Merkel hatte keine Wahl
Das wusste und weiss auch Angela Merkel. Vor kurzem Zeit noch die mächtigste Frau Europas, wird sie immer mehr isoliert. Dabei hatte sie gar keine andere Wahl, als die Grenze zu öffnen und dem Druck nach Obergrenzen standzuhalten. Hätte sie die Grenzen geschlossen, hätte man ihr die Rolle als Totengräberin der EU zugeschoben und es wären unbeherrschbare Situationen an den Grenzen entstanden, die explosiv geworden wären, ohne dass die Zugangswege damit hätten abgedichtet werden können.
Ein Vorwurf lautet, es habe kein Konzept bestanden für das „wir schaffen das“. Nur: wer hat denn überhaupt ein Konzept? Gibt es überhaupt ein Konzept angesichts der aktuellen Tragödie, wo sich jeden Tag neue Fragen stellen (aktuell: Bombardierung der syrischen Kurden durch die Türkei).

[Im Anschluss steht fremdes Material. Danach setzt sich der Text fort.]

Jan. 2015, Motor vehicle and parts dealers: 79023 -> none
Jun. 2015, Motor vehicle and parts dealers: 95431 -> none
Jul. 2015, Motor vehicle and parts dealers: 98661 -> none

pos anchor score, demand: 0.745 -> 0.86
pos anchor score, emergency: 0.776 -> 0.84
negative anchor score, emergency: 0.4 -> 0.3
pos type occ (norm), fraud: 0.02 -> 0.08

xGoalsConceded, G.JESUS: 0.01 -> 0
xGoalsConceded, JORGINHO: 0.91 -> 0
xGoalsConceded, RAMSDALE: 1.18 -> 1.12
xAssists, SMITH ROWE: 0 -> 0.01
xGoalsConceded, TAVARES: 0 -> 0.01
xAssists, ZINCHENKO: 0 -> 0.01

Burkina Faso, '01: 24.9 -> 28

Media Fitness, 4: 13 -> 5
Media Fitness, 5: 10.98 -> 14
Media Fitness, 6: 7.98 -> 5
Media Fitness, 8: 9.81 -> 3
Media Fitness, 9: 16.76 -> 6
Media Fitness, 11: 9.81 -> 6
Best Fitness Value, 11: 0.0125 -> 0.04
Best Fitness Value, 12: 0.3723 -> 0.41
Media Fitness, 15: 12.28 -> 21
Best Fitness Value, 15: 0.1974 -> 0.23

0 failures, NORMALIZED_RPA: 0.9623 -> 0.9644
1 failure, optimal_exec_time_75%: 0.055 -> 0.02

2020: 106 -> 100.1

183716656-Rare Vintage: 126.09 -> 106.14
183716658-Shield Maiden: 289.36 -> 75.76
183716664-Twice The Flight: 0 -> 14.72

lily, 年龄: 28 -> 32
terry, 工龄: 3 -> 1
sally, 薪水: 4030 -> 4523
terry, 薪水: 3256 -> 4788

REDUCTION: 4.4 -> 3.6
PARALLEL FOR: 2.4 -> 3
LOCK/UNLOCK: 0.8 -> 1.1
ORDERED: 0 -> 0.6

Milliarden für die Flüchtlingslager
Die lächerlichste Intention ist der diskutierte Rauswurf Griechenland aus dem Schengenvertrag. Zum einen ist es unglaublich, dass Griechenland nun seit Jahren durch Finanzdiktate von IWF und Eurozone drangsaliert wird, und man von ihm gleichzeitig Anstrengungen erwartet, die es nicht leisten kann. Die Festung Europa ist gescheitert. Die Aussengrenzen der EU können militärisch auch mit einem Nato-Krieg gegen die Schlepper nicht gesichert werden, nimmt man nicht Tausende von Todesopfern in Kauf. Damit weniger Leute flüchten, braucht es Milliardenunterstützung in den Lagern in Jordanien, in Libanon und der Türkei, wo sich die übergrosse Mehrheit der Flüchtlinge aufhält. Gleichzeitig muss die Türkei von ihrem Krieg gegen die HDP und die PKK und neuerdings gegen Stellungen der PYD, der syrischen Kurden, durch die Nato und die USA abgehalten werden.
Schliesslich gibt es einen weiteren Fixpunkt, den John Kerry als einer der wenigen führenden westlichen Politiker seit zwei Jahren begriffen hat: Ohne Russen und ohne Iran gibt es weder einen Waffenstillstand noch einen Friedensplan in Syrien. Und vergessen wir nicht, Hauptleidtragende an der ganzen Tragödie sind auch die zivilen Kämpfer der ersten Stunde gegen Asad und ihre Vereinigung, von welchen niemand etwas wissen will und die nicht einmal einbezogen sind in die Genfer Gespräche.
Um auf den Beginn zurückzukommen: Wer auch gutgemeint die Trennung von Asyl- und Migrationsrecht in Frage stellt, begünstigt derzeit die Offensive der europäischen Rechten und der SVP in der Schweiz.